> MATERIAL PROVIDED
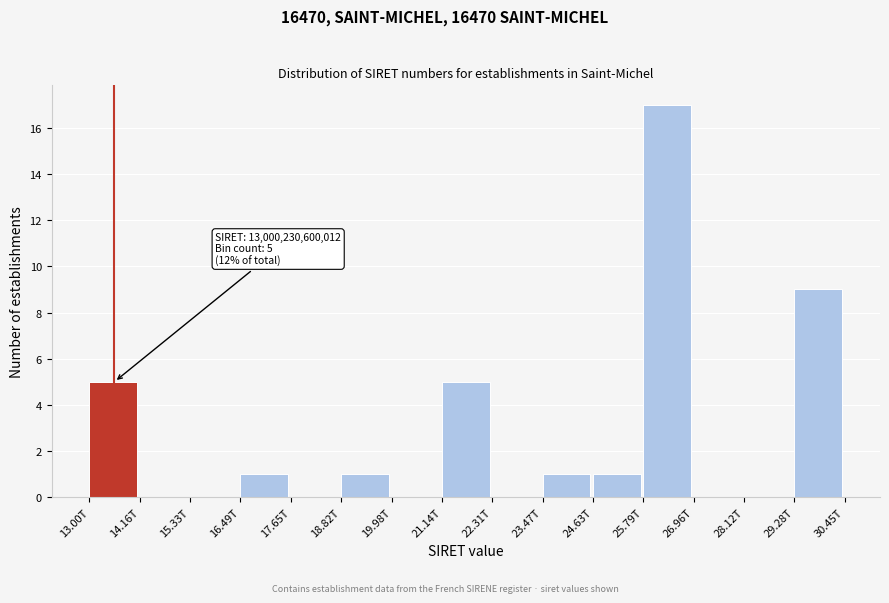

Reading left to right, list all the values displayed in this chart.

13.00T=5	14.16T=0	15.33T=0	16.49T=1	17.65T=0	18.82T=1	19.98T=0	21.14T=5	22.31T=0	23.47T=1	24.63T=1	25.79T=17	26.96T=0	28.12T=0	29.28T=9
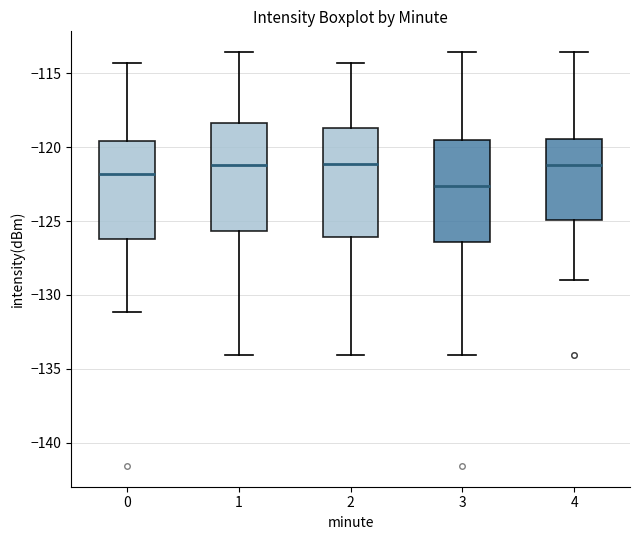

Reading left to right, transcribe this box plot: for each box, give where its median line is, the range the box spans, and where its two whiskers end, as read against the y-axis. The values are not printed on the chart, so give them approximately, as read against the axis.

0: median -122.0, box -126.0 to -119.5, whiskers -131.0 to -114.5
1: median -121.0, box -125.5 to -118.5, whiskers -134.0 to -113.5
2: median -121.0, box -126.0 to -118.5, whiskers -134.0 to -114.5
3: median -122.5, box -126.5 to -119.5, whiskers -134.0 to -113.5
4: median -121.0, box -125.0 to -119.5, whiskers -129.0 to -113.5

> BRIEF
Copy out every line from the one containing "0: median -122.0, box" through the last line of the records, keeping both of those lines and everything between them.

> TASK OUTPUT
0: median -122.0, box -126.0 to -119.5, whiskers -131.0 to -114.5
1: median -121.0, box -125.5 to -118.5, whiskers -134.0 to -113.5
2: median -121.0, box -126.0 to -118.5, whiskers -134.0 to -114.5
3: median -122.5, box -126.5 to -119.5, whiskers -134.0 to -113.5
4: median -121.0, box -125.0 to -119.5, whiskers -129.0 to -113.5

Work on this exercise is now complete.